How bad are things on the University of Alabama Board of Trustees? One of its members owns a company that was implicated in a massive reinsurance-fraud scheme in Pennsylvania. Here's how we reported it at Legal Schnauzer:


If new attorney general Eric Holder and his troops are serious about going after business fraud, they might want to focus some resources on Alabama.

While recent public attention has focused on problems in the mortgage and banking sectors, Holder & Co. might want to focus on an under-the-radar industry that appears to be rife with corruption.

It's called reinsurance, and the Justice Department has a spotty record at policing the field over the past 10 years or so. Perhaps that record will improve in the future, and a good place to start would be Alabama.

That's because an Alabama company, which happens to be owned by a prominent member of the University of Alabama Board of Trustees, was implicated in one of the government's largest and most successful prosecutions for reinsurance fraud.

The case, based in Pennsylvania, resulted in the 1997 conviction of Philadelphia lawyer and businessman Allen W. Stewart. The government was able to retrieve some $17 million through forfeiture proceedings.

Alabama connections in the Stewart matter were so strong that prosecutors and fraud experts from Alabama were deeply involved in the case.

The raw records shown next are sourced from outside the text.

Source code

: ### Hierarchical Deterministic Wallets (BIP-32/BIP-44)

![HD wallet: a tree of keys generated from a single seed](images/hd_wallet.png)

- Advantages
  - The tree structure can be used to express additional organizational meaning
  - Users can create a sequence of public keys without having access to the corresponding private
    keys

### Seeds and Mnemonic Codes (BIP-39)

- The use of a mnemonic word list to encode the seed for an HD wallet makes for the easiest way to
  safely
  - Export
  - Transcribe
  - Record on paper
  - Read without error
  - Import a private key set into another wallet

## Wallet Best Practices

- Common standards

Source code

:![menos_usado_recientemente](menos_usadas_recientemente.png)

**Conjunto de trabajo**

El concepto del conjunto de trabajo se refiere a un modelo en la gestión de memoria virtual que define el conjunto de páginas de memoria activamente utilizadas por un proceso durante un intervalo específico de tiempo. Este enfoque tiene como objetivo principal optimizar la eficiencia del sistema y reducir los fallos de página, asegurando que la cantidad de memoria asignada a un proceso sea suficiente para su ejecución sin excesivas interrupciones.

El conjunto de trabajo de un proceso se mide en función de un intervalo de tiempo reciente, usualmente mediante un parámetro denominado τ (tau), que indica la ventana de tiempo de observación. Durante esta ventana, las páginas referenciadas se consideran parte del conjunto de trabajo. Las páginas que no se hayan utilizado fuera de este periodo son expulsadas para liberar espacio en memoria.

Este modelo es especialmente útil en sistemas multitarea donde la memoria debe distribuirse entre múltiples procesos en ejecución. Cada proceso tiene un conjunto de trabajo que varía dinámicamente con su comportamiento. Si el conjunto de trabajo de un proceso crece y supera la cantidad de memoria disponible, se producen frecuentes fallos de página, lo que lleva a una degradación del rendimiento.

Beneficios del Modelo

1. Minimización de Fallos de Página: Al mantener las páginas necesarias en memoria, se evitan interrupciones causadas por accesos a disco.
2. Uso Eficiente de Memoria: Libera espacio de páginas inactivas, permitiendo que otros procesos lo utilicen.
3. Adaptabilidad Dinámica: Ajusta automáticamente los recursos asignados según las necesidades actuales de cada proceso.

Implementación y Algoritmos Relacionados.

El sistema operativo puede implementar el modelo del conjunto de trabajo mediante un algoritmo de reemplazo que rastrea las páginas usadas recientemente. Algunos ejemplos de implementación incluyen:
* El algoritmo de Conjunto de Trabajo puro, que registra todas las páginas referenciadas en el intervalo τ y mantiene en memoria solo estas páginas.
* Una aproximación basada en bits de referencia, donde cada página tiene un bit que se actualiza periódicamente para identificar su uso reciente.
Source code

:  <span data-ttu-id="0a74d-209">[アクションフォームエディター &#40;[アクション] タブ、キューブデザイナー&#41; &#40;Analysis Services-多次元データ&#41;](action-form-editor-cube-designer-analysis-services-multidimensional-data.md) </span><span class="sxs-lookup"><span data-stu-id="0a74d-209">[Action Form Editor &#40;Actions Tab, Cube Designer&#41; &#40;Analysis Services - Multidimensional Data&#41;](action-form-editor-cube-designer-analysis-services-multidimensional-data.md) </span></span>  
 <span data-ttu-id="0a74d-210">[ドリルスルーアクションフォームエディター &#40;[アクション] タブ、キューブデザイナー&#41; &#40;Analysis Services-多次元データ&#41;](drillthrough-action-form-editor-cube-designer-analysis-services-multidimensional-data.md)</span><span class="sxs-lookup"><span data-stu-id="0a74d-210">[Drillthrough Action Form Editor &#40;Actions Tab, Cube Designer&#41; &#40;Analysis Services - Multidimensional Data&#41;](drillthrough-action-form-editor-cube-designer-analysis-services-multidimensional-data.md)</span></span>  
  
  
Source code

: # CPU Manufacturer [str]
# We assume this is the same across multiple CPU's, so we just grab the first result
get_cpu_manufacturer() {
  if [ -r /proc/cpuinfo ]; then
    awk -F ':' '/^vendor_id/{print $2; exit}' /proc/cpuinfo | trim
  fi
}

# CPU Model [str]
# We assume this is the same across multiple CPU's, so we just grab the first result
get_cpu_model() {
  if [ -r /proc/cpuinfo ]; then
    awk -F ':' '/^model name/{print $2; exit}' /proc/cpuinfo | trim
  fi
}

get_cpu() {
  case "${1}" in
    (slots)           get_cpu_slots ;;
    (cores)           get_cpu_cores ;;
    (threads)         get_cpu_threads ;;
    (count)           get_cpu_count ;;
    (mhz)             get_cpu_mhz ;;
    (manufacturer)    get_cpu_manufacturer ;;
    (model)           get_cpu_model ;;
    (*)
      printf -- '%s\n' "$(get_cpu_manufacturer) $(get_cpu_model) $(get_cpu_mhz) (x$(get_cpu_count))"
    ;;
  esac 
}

If Alabama citizens ever grow tired of corruption from their flagship university system, they should push for a federal investigation. And it should start with the UA Board of Trustees.

3 comments:

Anonymous said...

You are EXACTLY right. Keep up the good work but understand you are vastly outnumbered by the redneck masses in this state who control the media.

Robby Scott Hill said...

That's right! In other states The Masses organize against The Capitalists, but in Alabama the idiots kiss their asses. This goes back to the unique brand of religious bigotry that is practiced in Alabama Churches like the one where your neighbor attends. When the Alabama People are conditioned to believe b.s. in the churches, it's no problem for the corporate media to brainwash them. Just sprinkle your message with "it's God's will" and "wait on The Lord" and the people will stand aside like zombies while the evil people laugh all the way to the bank.

When you can get people to

James Greek said...

No wonder I am an Auburn fan. Bu I have cousins who attend the University of Arrogance. And one is in law school. But don't hold it against me. I don't control their lives.